Bagi pedagang seperti Suparman dan Efendi, harga menjadi penentu omzet. Semakin harga naik dan mahal, maka konsumen bakal mencari harga yang paling ekonomis.
"(Harapan) ke pemerintah, jangan sampai naik lagi (harga). Harga segini ini udah berat. Masyarakat ini, masalah beli daging itu udah enggak kuat kayaknya. Ya mudah-mudahan jangan sampai naik lagi harga daging ini," kata Suparman.
Adapun, pemerintah mencoba menjaga ketersediaan stok dan kestabilan harga.

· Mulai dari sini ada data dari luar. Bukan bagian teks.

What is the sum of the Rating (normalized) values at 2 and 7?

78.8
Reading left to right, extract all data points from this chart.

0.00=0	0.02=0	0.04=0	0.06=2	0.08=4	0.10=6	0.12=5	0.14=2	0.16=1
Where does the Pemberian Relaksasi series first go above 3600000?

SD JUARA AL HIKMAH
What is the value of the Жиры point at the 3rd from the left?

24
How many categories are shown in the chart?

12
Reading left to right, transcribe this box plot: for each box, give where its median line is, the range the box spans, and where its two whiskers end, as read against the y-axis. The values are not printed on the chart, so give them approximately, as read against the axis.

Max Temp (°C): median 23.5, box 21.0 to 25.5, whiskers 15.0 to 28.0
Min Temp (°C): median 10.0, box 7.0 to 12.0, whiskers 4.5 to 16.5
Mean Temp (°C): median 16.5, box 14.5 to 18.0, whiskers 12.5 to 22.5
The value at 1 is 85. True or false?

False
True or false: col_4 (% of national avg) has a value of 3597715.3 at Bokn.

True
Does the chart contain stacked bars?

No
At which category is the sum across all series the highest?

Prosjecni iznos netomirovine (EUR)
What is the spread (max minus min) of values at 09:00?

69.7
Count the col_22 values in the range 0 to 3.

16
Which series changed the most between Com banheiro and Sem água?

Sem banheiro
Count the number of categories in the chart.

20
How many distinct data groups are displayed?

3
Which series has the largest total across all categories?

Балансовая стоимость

Seperti Perum Bulog yang menyuplai beras medium dan Minyakita dalam jumlah yang diprediksi cukup untuk kebutuhan Ramadan kali ini.
Menurut data Badan Pusat Statistik (BPS), produksi beras diproyeksikan mencapai 10,16 juta ton pada periode Januari-Maret 2026, meningkat 1,39 juta ton dibandingkan produksi beras Januari-Maret 2025.
Kemudian, Badan Pangan Nasional (Bapanas) yang akan membantu ketersediaan stok seperti cabai di pasaran dari salah satu produsen di Magelang, Jawa Tengah. Selain itu, Bapanas akan mensubsidi biaya distribusi cabai dari produsen ke tangan pedagang di pasar induk.